### Fragmento del documento
Walter Benjamin comparaba las fotografías de Atget con la “escena de un crimen”, porque en ellas reinaba lo desértico y ese desierto pasaba a ser “evidencia estándar de hechos históricos”, donde el presente se hacía un crimen no sólo contra el pasado sino también contra el futuro. Para Benjamin, en ese crimen de la historia, la decadencia de las cosas en el tiempo nunca ocurre “sin cierta belleza”, o quizá es solamente eso lo que le queda al hombre moderno por belleza, el desplazamiento de la presencia en el pasado. Pero en las fotografías de Penitenciario se trata de otro “crimen”; un crimen sin escena o más bien, dónde sólo la escena es crimen, pues no le está permitido el pasado; puramente un largo futuro lleno de aislamiento. El crimen aquí no es un simple delito contra la conciencia histórica de la realidad, la belleza de la decadencia, de la ruina, de la aniquilación de las cosas. Se trata, por el contrario, de la muerte que ve en la conciencia histórica una forma de sobrevivencia. Una sobrevivencia, además, excluida de las formas de la moral, de los algoritmos de la razón, de los supuestos que contienen los límites de la realidad bajo el yugo de nuestros temores.

### Instrucciones
Según el fragmento sobre las fotografías de Penitenciario, ¿con qué comparaba Walter Benjamin las fotografías de Atget? Los registros constituyen un material aparte, independiente del fragmento.

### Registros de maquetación
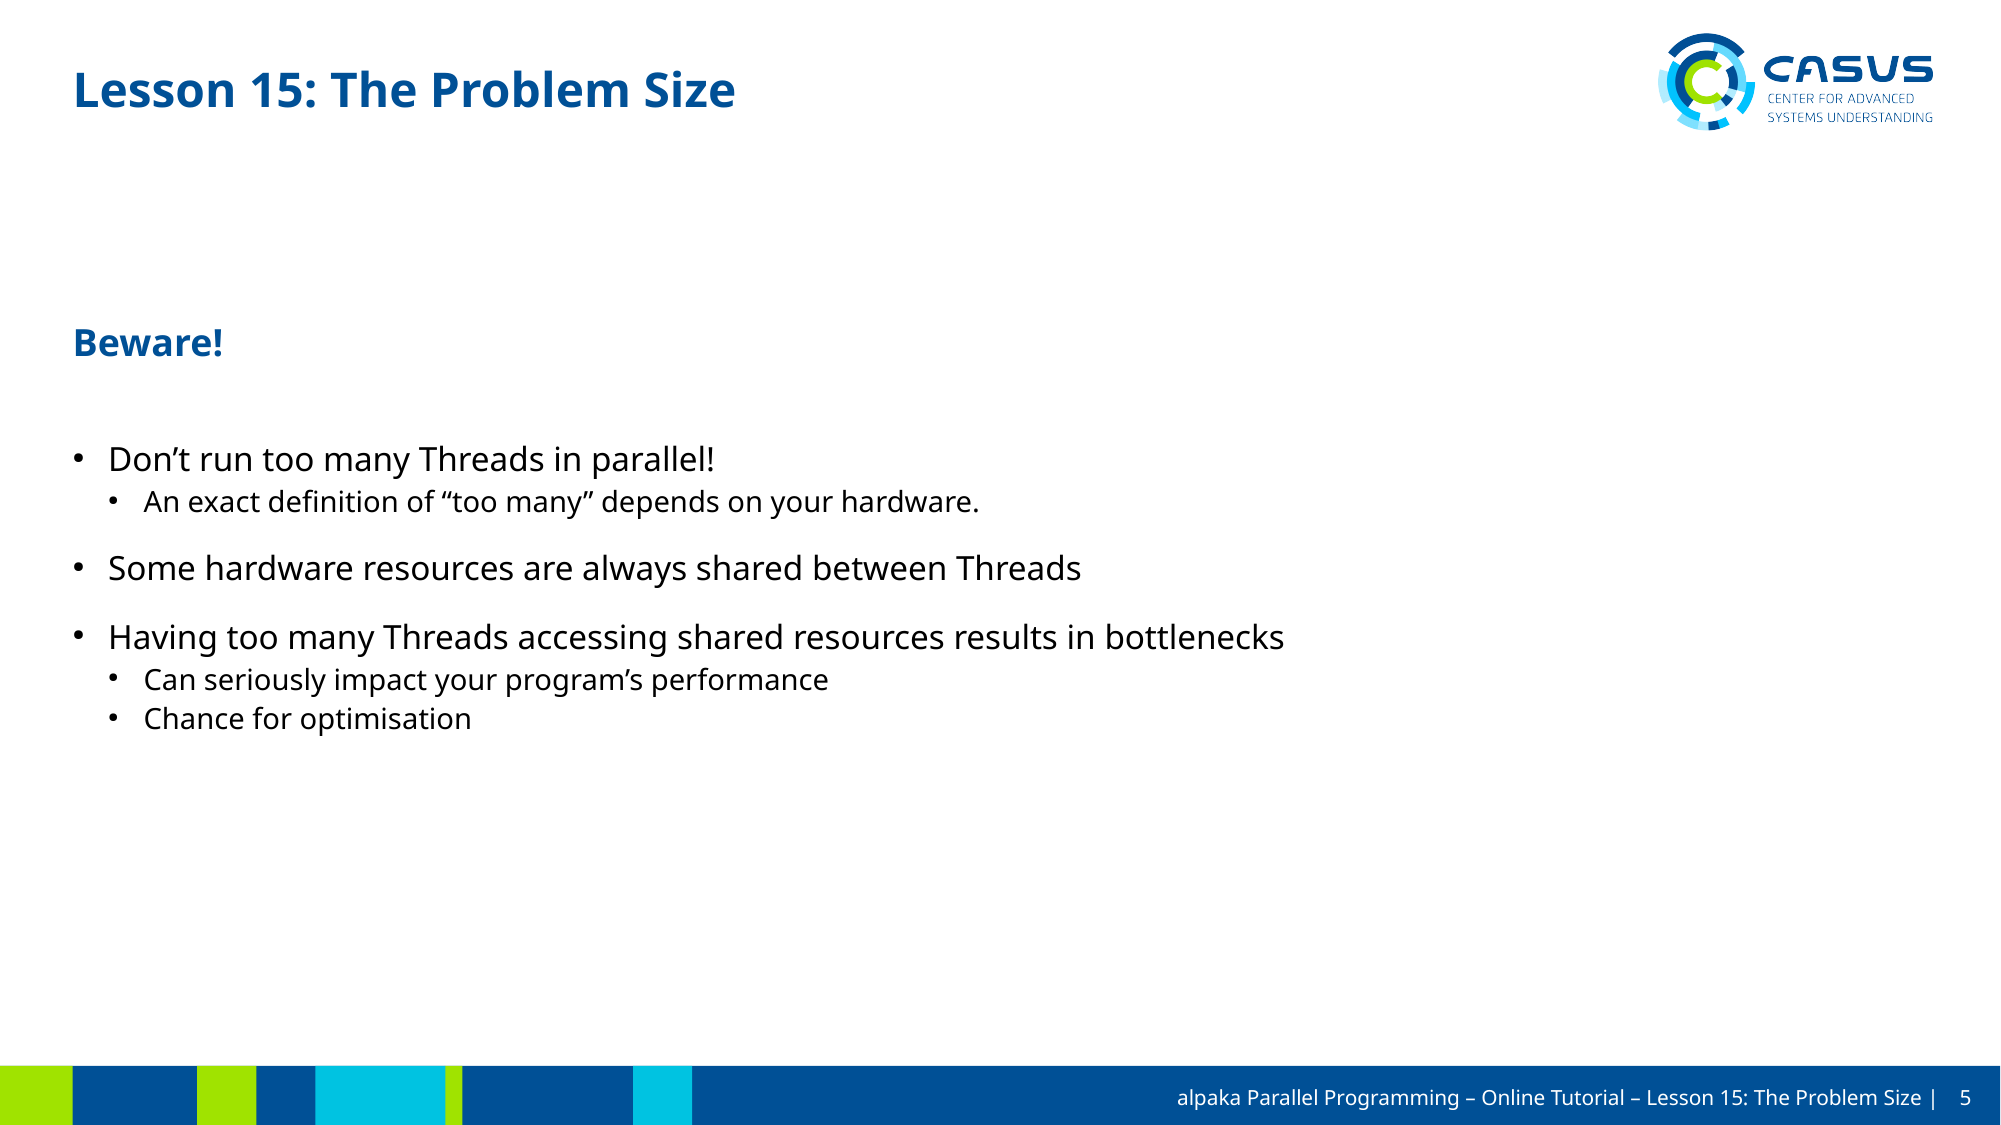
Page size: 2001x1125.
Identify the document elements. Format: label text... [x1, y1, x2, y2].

picture [1658, 33, 1933, 131]
title Lesson 15: The Problem Size [72, 54, 1620, 123]
list Beware! Don’t run too many Threads in parallel! An exact definition of “too many” depends on your hardware. Some hardware resources are always shared between Threads Having too many Threads accessing shared resources results in bottlenecks Can seriously impact your program’s performance Chance for optimisation [72, 316, 1620, 979]
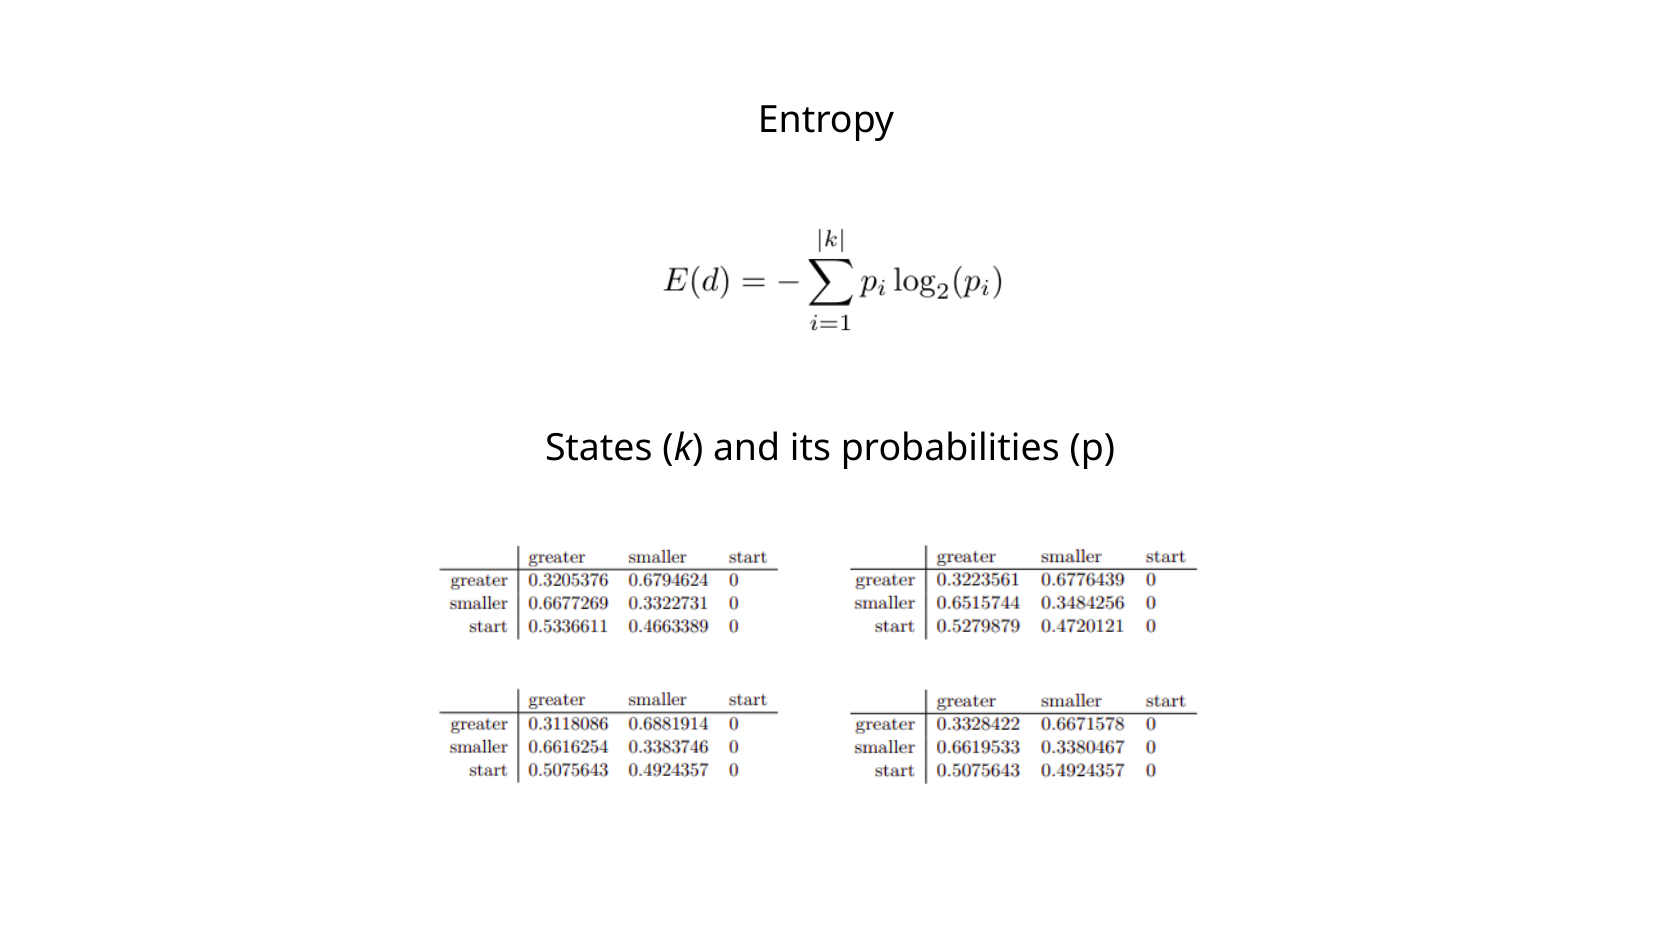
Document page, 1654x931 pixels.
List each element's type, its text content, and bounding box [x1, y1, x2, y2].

picture [437, 531, 848, 801]
picture [850, 664, 1235, 798]
picture [850, 507, 1235, 641]
text_box Entropy [743, 85, 911, 178]
picture [642, 206, 1011, 355]
text_box States (k) and its probabilities (p) [530, 413, 1124, 506]
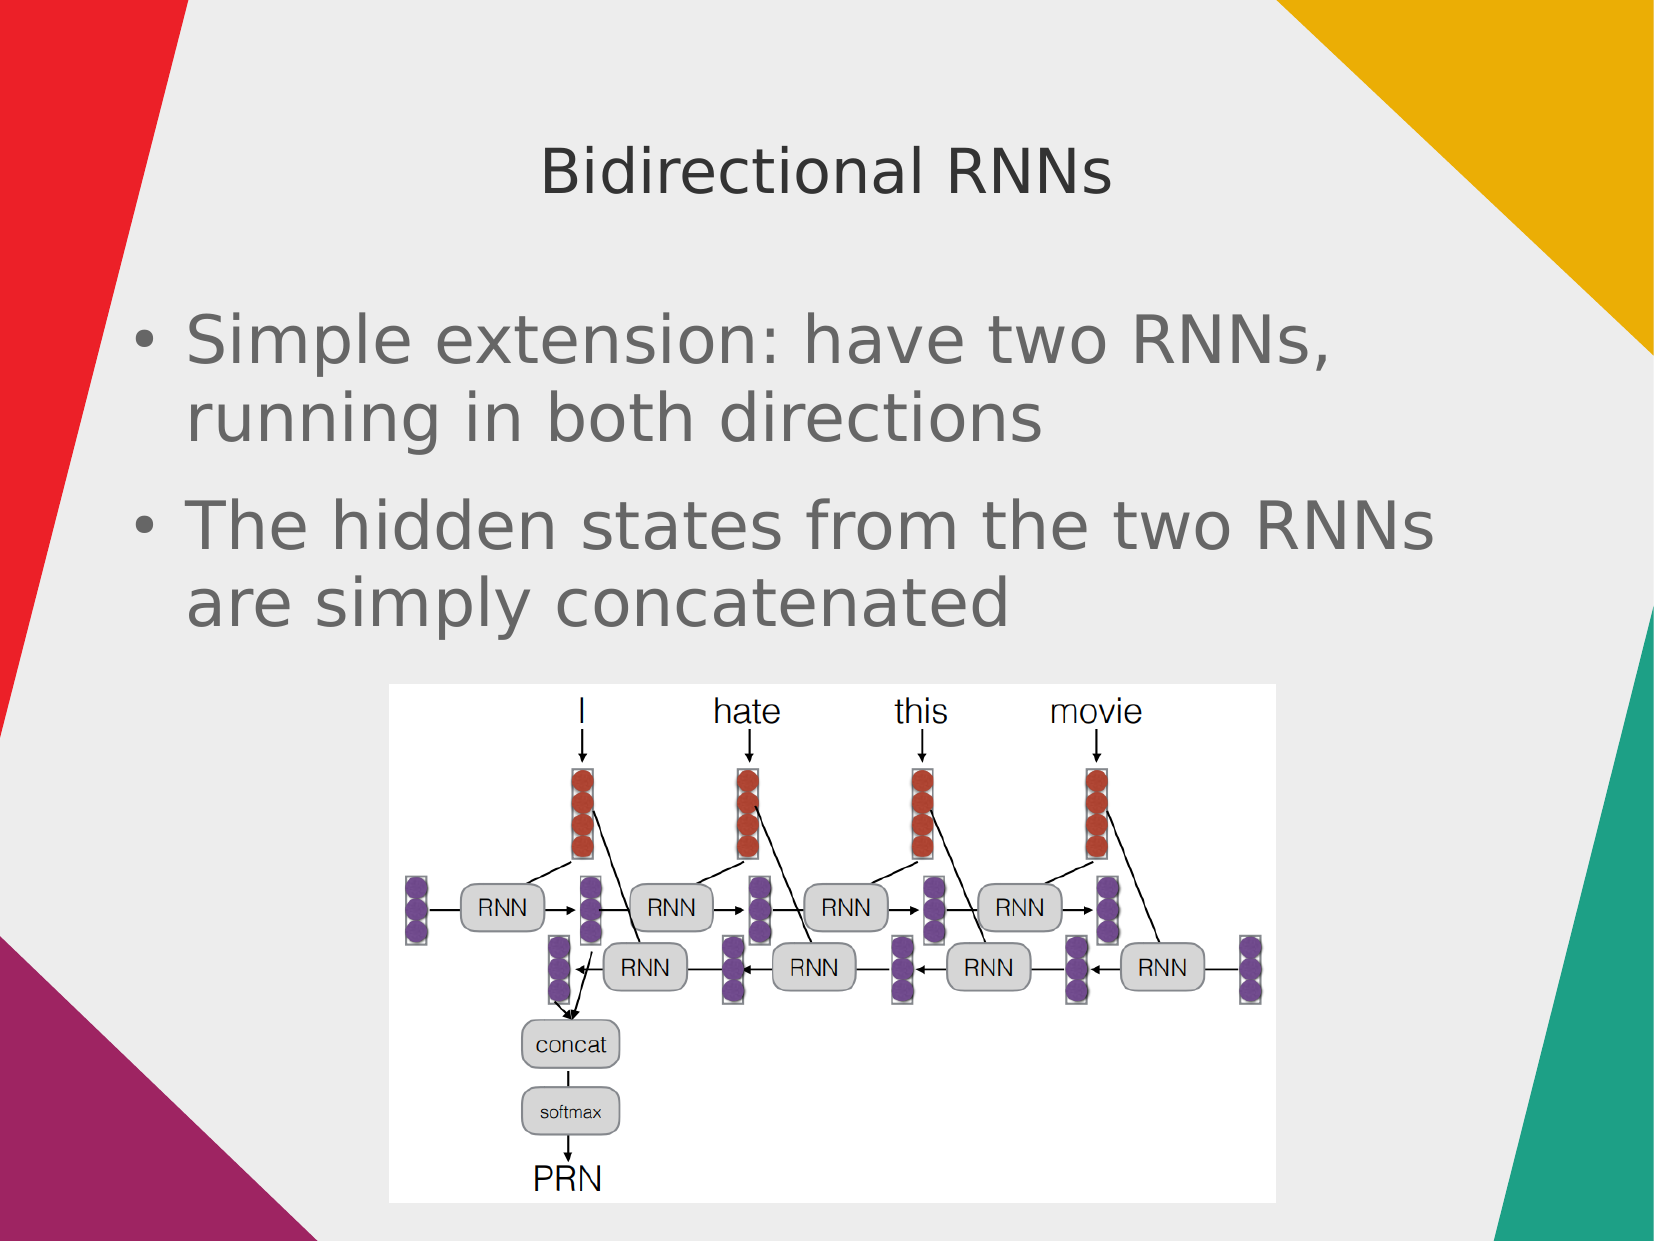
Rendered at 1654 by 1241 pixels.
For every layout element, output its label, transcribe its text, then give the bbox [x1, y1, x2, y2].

title Bidirectional RNNs [114, 73, 1539, 271]
list Simple extension: have two RNNs, running in both directions The hidden states from the two RNNs are simply concatenated [114, 302, 1539, 651]
picture [389, 684, 1276, 1203]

### Respuesta
Con la “escena de un crimen”.